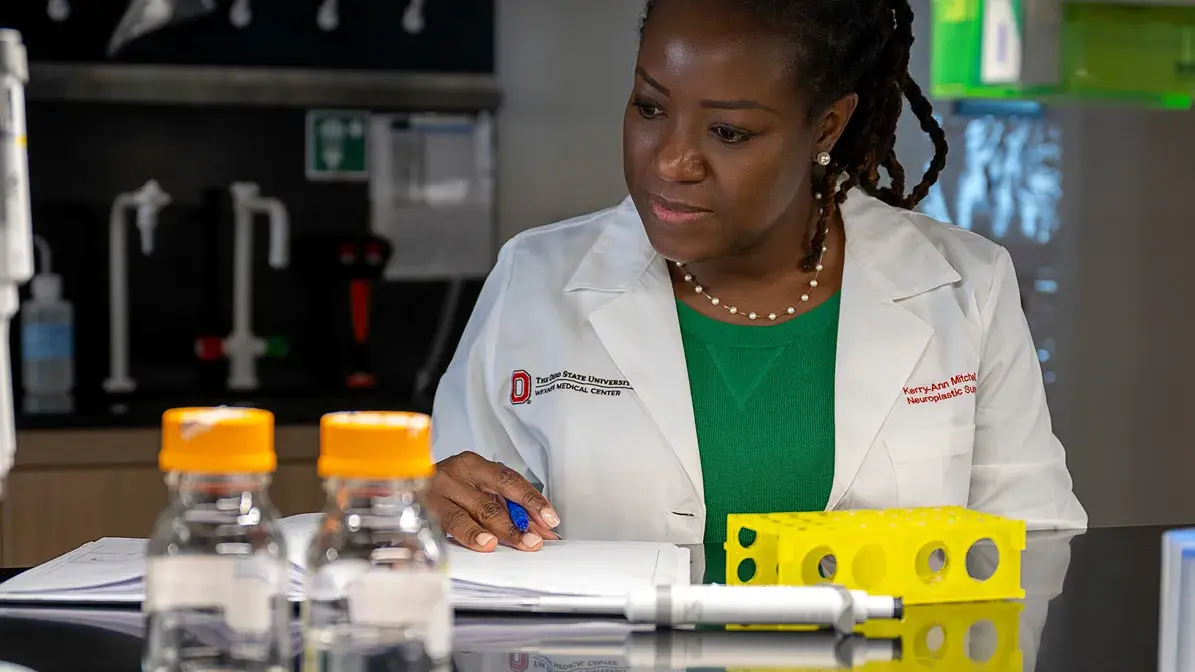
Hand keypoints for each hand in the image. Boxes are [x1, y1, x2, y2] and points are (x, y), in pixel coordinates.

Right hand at [429, 451, 561, 552]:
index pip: (508, 481)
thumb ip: (511, 508)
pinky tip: (468, 545)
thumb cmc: (452, 488)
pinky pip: (440, 528)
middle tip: (531, 541)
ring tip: (493, 544)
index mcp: (474, 465)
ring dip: (480, 533)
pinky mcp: (420, 513)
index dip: (531, 500)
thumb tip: (542, 531)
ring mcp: (434, 495)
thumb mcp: (482, 489)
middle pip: (487, 502)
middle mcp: (454, 476)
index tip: (549, 519)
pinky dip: (457, 538)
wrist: (402, 477)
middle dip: (512, 525)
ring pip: (460, 516)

» TASK ITEM
Exactly and only the lines from the one containing "pinky mcp: (420, 513)" to the end of the entries above are to be written out.

» SOLVED EXERCISE
pinky mcp: (420, 513)
index dip: (531, 500)
thumb tip: (542, 531)
ring mcp: (434, 495)
thumb mcp: (482, 489)
middle pip: (487, 502)
middle mcp: (454, 476)
index tip: (549, 519)
pinky dip: (457, 538)
wrist: (402, 477)
middle dip: (512, 525)
ring pip: (460, 516)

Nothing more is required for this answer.